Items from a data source
____________________

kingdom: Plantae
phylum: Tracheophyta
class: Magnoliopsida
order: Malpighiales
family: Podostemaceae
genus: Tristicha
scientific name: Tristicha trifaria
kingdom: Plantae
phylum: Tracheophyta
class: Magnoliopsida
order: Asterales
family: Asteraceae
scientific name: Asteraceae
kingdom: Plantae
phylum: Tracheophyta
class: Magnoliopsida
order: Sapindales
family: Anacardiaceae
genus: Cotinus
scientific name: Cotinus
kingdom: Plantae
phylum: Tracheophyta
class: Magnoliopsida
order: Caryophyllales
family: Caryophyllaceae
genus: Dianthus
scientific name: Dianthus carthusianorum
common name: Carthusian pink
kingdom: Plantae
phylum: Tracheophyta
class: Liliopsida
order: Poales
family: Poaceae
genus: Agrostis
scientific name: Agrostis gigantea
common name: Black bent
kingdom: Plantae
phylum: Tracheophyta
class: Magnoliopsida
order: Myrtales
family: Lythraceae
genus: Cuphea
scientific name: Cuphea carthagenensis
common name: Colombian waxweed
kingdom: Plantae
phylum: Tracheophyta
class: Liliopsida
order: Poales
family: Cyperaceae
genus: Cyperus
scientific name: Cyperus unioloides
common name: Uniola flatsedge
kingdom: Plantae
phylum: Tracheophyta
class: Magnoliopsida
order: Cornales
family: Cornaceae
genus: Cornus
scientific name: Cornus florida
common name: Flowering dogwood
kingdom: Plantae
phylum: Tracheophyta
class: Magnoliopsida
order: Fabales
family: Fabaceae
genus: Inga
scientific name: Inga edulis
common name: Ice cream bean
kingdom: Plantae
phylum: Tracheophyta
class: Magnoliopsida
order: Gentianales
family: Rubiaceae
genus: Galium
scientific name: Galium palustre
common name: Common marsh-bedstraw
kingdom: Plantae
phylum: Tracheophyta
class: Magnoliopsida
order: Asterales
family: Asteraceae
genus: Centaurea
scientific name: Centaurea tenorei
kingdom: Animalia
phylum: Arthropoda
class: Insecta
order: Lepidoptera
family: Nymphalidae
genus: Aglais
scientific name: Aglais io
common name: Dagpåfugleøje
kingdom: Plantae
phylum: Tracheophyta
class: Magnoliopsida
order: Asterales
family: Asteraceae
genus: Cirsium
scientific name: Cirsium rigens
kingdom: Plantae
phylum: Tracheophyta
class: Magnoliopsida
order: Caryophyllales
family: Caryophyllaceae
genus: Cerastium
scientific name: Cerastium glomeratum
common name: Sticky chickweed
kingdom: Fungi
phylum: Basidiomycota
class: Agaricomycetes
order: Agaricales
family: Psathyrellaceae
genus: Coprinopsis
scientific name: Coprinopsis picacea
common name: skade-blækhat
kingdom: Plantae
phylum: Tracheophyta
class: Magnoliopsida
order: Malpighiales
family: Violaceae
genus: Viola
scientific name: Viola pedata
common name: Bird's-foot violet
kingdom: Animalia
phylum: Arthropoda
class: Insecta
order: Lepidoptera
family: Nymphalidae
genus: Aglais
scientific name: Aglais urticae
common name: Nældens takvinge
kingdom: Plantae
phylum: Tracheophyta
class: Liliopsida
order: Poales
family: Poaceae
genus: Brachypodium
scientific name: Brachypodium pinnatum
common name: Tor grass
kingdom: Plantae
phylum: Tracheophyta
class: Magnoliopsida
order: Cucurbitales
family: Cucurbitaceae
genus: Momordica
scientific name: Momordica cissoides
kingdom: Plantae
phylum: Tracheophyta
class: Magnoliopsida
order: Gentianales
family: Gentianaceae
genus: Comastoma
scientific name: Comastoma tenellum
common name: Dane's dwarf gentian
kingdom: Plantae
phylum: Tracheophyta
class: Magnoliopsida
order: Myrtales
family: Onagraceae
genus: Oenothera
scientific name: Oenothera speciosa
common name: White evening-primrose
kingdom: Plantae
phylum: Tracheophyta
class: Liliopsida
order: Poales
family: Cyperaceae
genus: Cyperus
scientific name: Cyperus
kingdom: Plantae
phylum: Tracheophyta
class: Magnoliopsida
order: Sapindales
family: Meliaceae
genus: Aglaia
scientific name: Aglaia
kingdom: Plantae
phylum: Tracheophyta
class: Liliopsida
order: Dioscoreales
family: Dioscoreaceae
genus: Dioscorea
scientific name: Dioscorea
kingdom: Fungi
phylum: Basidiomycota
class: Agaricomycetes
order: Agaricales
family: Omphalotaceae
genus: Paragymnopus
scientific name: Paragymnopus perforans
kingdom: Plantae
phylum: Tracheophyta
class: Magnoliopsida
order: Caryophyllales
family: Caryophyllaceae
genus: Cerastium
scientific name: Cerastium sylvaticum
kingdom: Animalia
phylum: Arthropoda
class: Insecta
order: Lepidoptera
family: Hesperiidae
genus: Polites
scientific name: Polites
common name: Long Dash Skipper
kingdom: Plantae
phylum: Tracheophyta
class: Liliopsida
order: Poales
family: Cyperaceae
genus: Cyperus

____________________

GOAL OF THE EXERCISE — Please lay out every line of the listing above as one numbered list, leaving out any blank lines.

SOLUTION TO THE EXERCISE —
1. kingdom: Plantae
2. phylum: Tracheophyta
3. class: Magnoliopsida
4. order: Malpighiales
5. family: Podostemaceae
6. genus: Tristicha
7. scientific name: Tristicha trifaria
8. kingdom: Plantae
9. phylum: Tracheophyta
10. class: Magnoliopsida
11. order: Asterales
12. family: Asteraceae
13. scientific name: Asteraceae
14. kingdom: Plantae
15. phylum: Tracheophyta
16. class: Magnoliopsida
17. order: Sapindales
18. family: Anacardiaceae
19. genus: Cotinus
20. scientific name: Cotinus
21. kingdom: Plantae
22. phylum: Tracheophyta
23. class: Magnoliopsida
24. order: Caryophyllales
25. family: Caryophyllaceae
26. genus: Dianthus
27. scientific name: Dianthus carthusianorum
28. common name: Carthusian pink
29. kingdom: Plantae
30. phylum: Tracheophyta
31. class: Liliopsida
32. order: Poales
33. family: Poaceae
34. genus: Agrostis
35. scientific name: Agrostis gigantea
36. common name: Black bent
37. kingdom: Plantae
38. phylum: Tracheophyta
39. class: Magnoliopsida
40. order: Myrtales
41. family: Lythraceae
42. genus: Cuphea
43. scientific name: Cuphea carthagenensis
44. common name: Colombian waxweed
45. kingdom: Plantae
46. phylum: Tracheophyta
47. class: Liliopsida
48. order: Poales
49. family: Cyperaceae
50. genus: Cyperus
51. scientific name: Cyperus unioloides
52. common name: Uniola flatsedge
53. kingdom: Plantae
54. phylum: Tracheophyta
55. class: Magnoliopsida
56. order: Cornales
57. family: Cornaceae
58. genus: Cornus
59. scientific name: Cornus florida
60. common name: Flowering dogwood
61. kingdom: Plantae
62. phylum: Tracheophyta
63. class: Magnoliopsida
64. order: Fabales
65. family: Fabaceae
66. genus: Inga
67. scientific name: Inga edulis
68. common name: Ice cream bean
69. kingdom: Plantae
70. phylum: Tracheophyta
71. class: Magnoliopsida
72. order: Gentianales
73. family: Rubiaceae
74. genus: Galium
75. scientific name: Galium palustre
76. common name: Common marsh-bedstraw
77. kingdom: Plantae
78. phylum: Tracheophyta
79. class: Magnoliopsida
80. order: Asterales
81. family: Asteraceae
82. genus: Centaurea
83. scientific name: Centaurea tenorei
84. kingdom: Animalia
85. phylum: Arthropoda
86. class: Insecta
87. order: Lepidoptera
88. family: Nymphalidae
89. genus: Aglais
90. scientific name: Aglais io
91. common name: Dagpåfugleøje
92. kingdom: Plantae
93. phylum: Tracheophyta
94. class: Magnoliopsida
95. order: Asterales
96. family: Asteraceae
97. genus: Cirsium
98. scientific name: Cirsium rigens
99. kingdom: Plantae
100. phylum: Tracheophyta
101. class: Magnoliopsida
102. order: Caryophyllales
103. family: Caryophyllaceae
104. genus: Cerastium
105. scientific name: Cerastium glomeratum
106. common name: Sticky chickweed
107. kingdom: Fungi
108. phylum: Basidiomycota
109. class: Agaricomycetes
110. order: Agaricales
111. family: Psathyrellaceae
112. genus: Coprinopsis
113. scientific name: Coprinopsis picacea
114. common name: skade-blækhat
115. kingdom: Plantae
116. phylum: Tracheophyta
117. class: Magnoliopsida
118. order: Malpighiales
119. family: Violaceae
120. genus: Viola
121. scientific name: Viola pedata
122. common name: Bird's-foot violet
123. kingdom: Animalia
124. phylum: Arthropoda
125. class: Insecta
126. order: Lepidoptera
127. family: Nymphalidae
128. genus: Aglais
129. scientific name: Aglais urticae
130. common name: Nældens takvinge
131. kingdom: Plantae
132. phylum: Tracheophyta
133. class: Liliopsida
134. order: Poales
135. family: Poaceae
136. genus: Brachypodium
137. scientific name: Brachypodium pinnatum
138. common name: Tor grass
139. kingdom: Plantae
140. phylum: Tracheophyta
141. class: Magnoliopsida
142. order: Cucurbitales
143. family: Cucurbitaceae
144. genus: Momordica
145. scientific name: Momordica cissoides
146. kingdom: Plantae
147. phylum: Tracheophyta
148. class: Magnoliopsida
149. order: Gentianales
150. family: Gentianaceae
151. genus: Comastoma
152. scientific name: Comastoma tenellum
153. common name: Dane's dwarf gentian
154. kingdom: Plantae
155. phylum: Tracheophyta
156. class: Magnoliopsida
157. order: Myrtales
158. family: Onagraceae
159. genus: Oenothera
160. scientific name: Oenothera speciosa
161. common name: White evening-primrose
162. kingdom: Plantae
163. phylum: Tracheophyta
164. class: Liliopsida
165. order: Poales
166. family: Cyperaceae
167. genus: Cyperus
168. scientific name: Cyperus
169. kingdom: Plantae
170. phylum: Tracheophyta
171. class: Magnoliopsida
172. order: Sapindales
173. family: Meliaceae
174. genus: Aglaia
175. scientific name: Aglaia
176. kingdom: Plantae
177. phylum: Tracheophyta
178. class: Liliopsida
179. order: Dioscoreales
180. family: Dioscoreaceae
181. genus: Dioscorea
182. scientific name: Dioscorea
183. kingdom: Fungi
184. phylum: Basidiomycota
185. class: Agaricomycetes
186. order: Agaricales
187. family: Omphalotaceae
188. genus: Paragymnopus
189. scientific name: Paragymnopus perforans
190. kingdom: Plantae
191. phylum: Tracheophyta
192. class: Magnoliopsida
193. order: Caryophyllales
194. family: Caryophyllaceae
195. genus: Cerastium
196. scientific name: Cerastium sylvaticum
197. kingdom: Animalia
198. phylum: Arthropoda
199. class: Insecta
200. order: Lepidoptera
201. family: Hesperiidae
202. genus: Polites
203. scientific name: Polites
204. common name: Long Dash Skipper
205. kingdom: Plantae
206. phylum: Tracheophyta
207. class: Liliopsida
208. order: Poales
209. family: Cyperaceae
210. genus: Cyperus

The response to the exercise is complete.